Kigali, le 18 février 2024
Le Rwanda est profondément préoccupé par l'abandon des processus de Luanda et de Nairobi par le gouvernement de la République Démocratique du Congo, ainsi que par l'indifférence de la communauté internationale devant le renforcement militaire considérable de la RDC.
La RDC a lancé des opérations de combat massives au Nord-Kivu, en violation des décisions des mécanismes régionaux, qui visent clairement à expulser le M23 et les civils Tutsi congolais vers les pays voisins, travaillant de concert avec les Forces Démocratiques pour la Libération du Rwanda (FDLR), une milice d'origine rwandaise directement liée au génocide perpétré contre les Tutsi au Rwanda en 1994. Les récentes avancées du M23 découlent directement de la décision de la RDC d'expulser, en décembre 2023, la force régionale de la Communauté d'Afrique de l'Est qui supervisait les efforts de cessez-le-feu et de retrait.
La protection des droits et des vies des Tutsi congolais relève de la responsabilité de la République Démocratique du Congo. Son incapacité constante à le faire a exposé l'ensemble de la région des Grands Lacs à trente années de conflit et d'instabilité. Des centaines de milliers de Tutsi congolais ont vécu comme réfugiés en Afrique de l'Est depuis des décennies, oubliés de tous. Sous l'administration du président Félix Tshisekedi, les discours de haine et le tribalisme sont devenus une monnaie d'échange de la politique congolaise, et la discrimination ethnique ainsi que les arrestations et les tueries ciblées sont courantes. Les FDLR sont pleinement intégrées dans les forces armées congolaises (FARDC) comme l'a démontré, à maintes reprises, le groupe d'experts des Nations Unies.

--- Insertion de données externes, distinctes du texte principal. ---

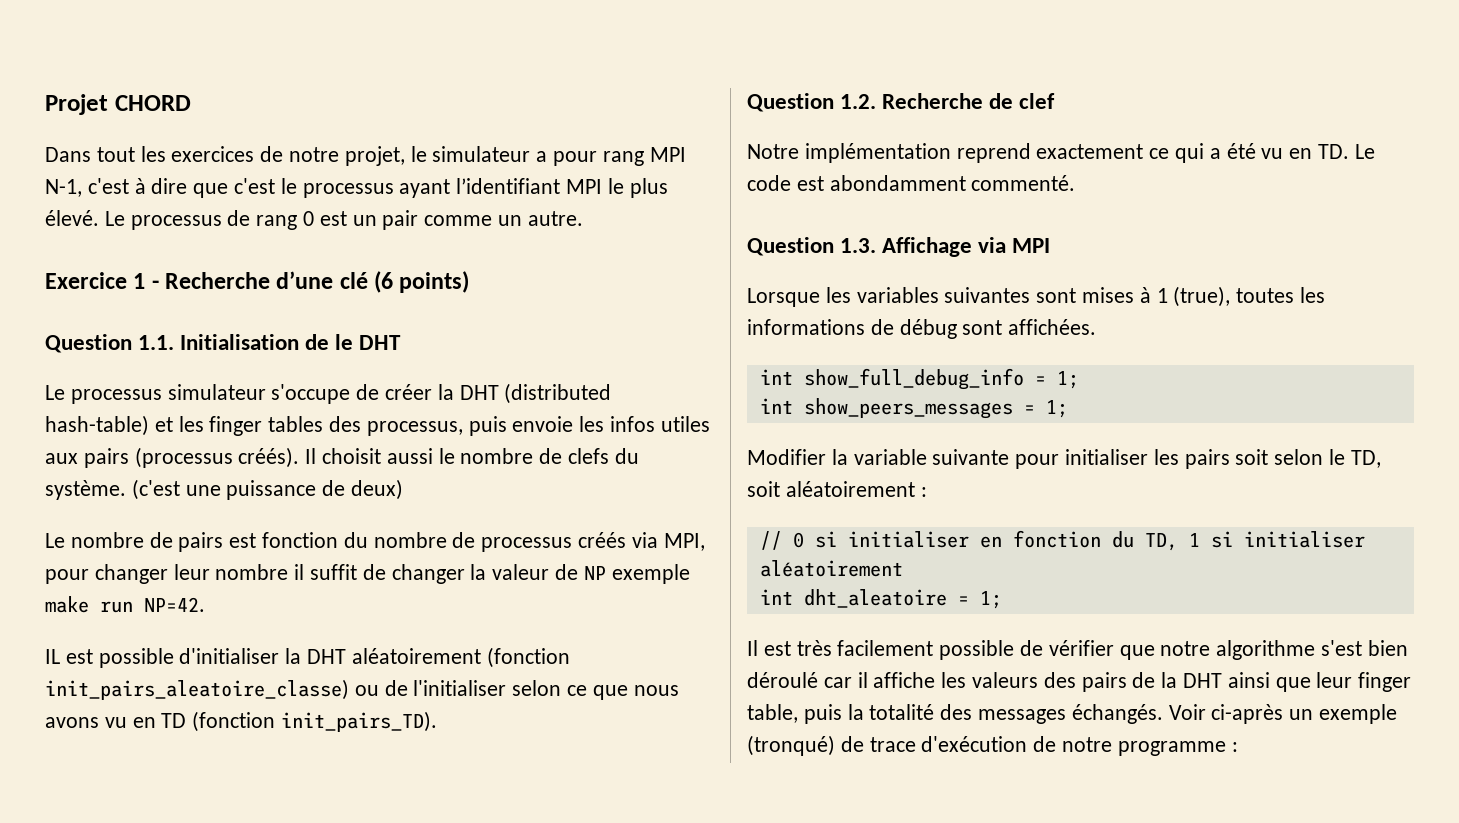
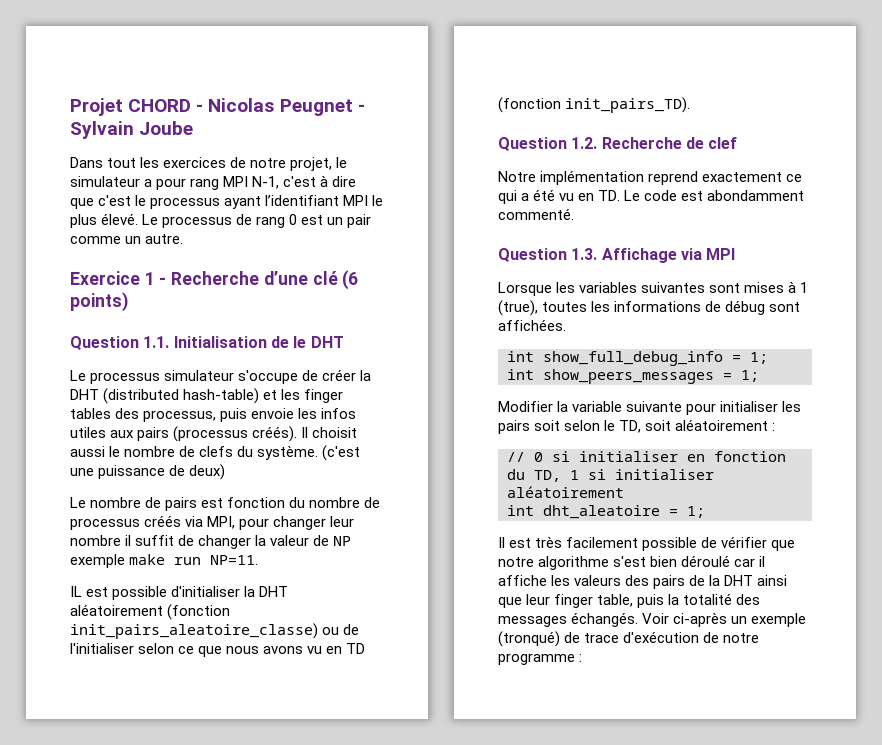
(191, 103) none -> [196,98,365,116] [70,121,194,139] - Nicolas Peugnet - Sylvain Joube
[144,597,205,612] NP=42. -> [210,555,259,565] NP=11.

L'ensemble de ces faits représentent une menace sérieuse pour la sécurité nationale du Rwanda. Face à la montée du risque, le Rwanda soutient fermement une résolution politique de la question du M23 par les Congolais eux-mêmes. Le Rwanda est catégoriquement opposé à toute nouvelle tentative d'externalisation forcée de ce problème sur son territoire.
Les dirigeants politiques et militaires congolais, y compris le Président Félix Tshisekedi, ont également déclaré, à plusieurs reprises, leur intention d'envahir le Rwanda et de changer son gouvernement par la force. Le Rwanda les prend au mot, et a adapté sa position en conséquence, notamment via des mesures visant à assurer une défense aérienne totale du territoire rwandais, et à réduire les capacités aériennes offensives, pour faire face à l'introduction de drones d'attaque chinois CH-4 par la RDC en 2023, et aux violations répétées de l'espace aérien rwandais par les avions de chasse congolais.
La déclaration publiée par le Département d'Etat américain le 17 février 2024 offre une image profondément tronquée de la réalité, en contradiction flagrante avec l'esprit du processus de renforcement de la confiance initié par la Directrice du Renseignement National américain en novembre 2023, qui avait créé un cadre constructif pour une désescalade de la situation. Le Rwanda demandera des précisions au gouvernement américain pour savoir si cette déclaration représente un tournant dans sa politique ou résulte d'un simple manque de coordination interne.
C'est le Département d'État américain qui avait, en décembre 2001, ajouté les FDLR - alors connues sous le nom de "ALIR" ( aussi connues sous le nom d'Interahamwe et ex-FAR) - à sa liste des organisations terroristes en vertu du Patriot Act, à la suite de l'assasinat et de viols envers huit touristes occidentaux à Bwindi, en Ouganda, dont deux Américains.
Qualifier cette organisation génocidaire et terroriste de simple "groupe armé désigné comme 'force négative' par les organismes régionaux et le gouvernement de la RDC", est un acte de realpolitik choquant et cynique, qui remet en question la capacité des États-Unis à servir de médiateur crédible dans la région des Grands Lacs.
Le soutien de la RDC aux FDLR relève de la politique de l'État et non du choix d'acteurs individuels. Mettre fin au soutien de l'État congolais aux FDLR et assurer leur démobilisation et leur rapatriement au Rwanda est une exigence non négociable pour protéger l'intégrité territoriale du Rwanda, et assurer la préservation de notre unité nationale durement acquise pour les générations futures. En conséquence, le Rwanda se réserve le droit de prendre toutes les mesures légitimes pour défendre son pays, tant que cette menace existe.
Le Rwanda apprécie et soutient pleinement les efforts de médiation inlassables des dirigeants régionaux, notamment du président angolais João Lourenço. Le Rwanda s'engage à prendre des mesures extraordinaires pour garantir la sécurité et la stabilité de notre région, en agissant sur les causes profondes du conflit.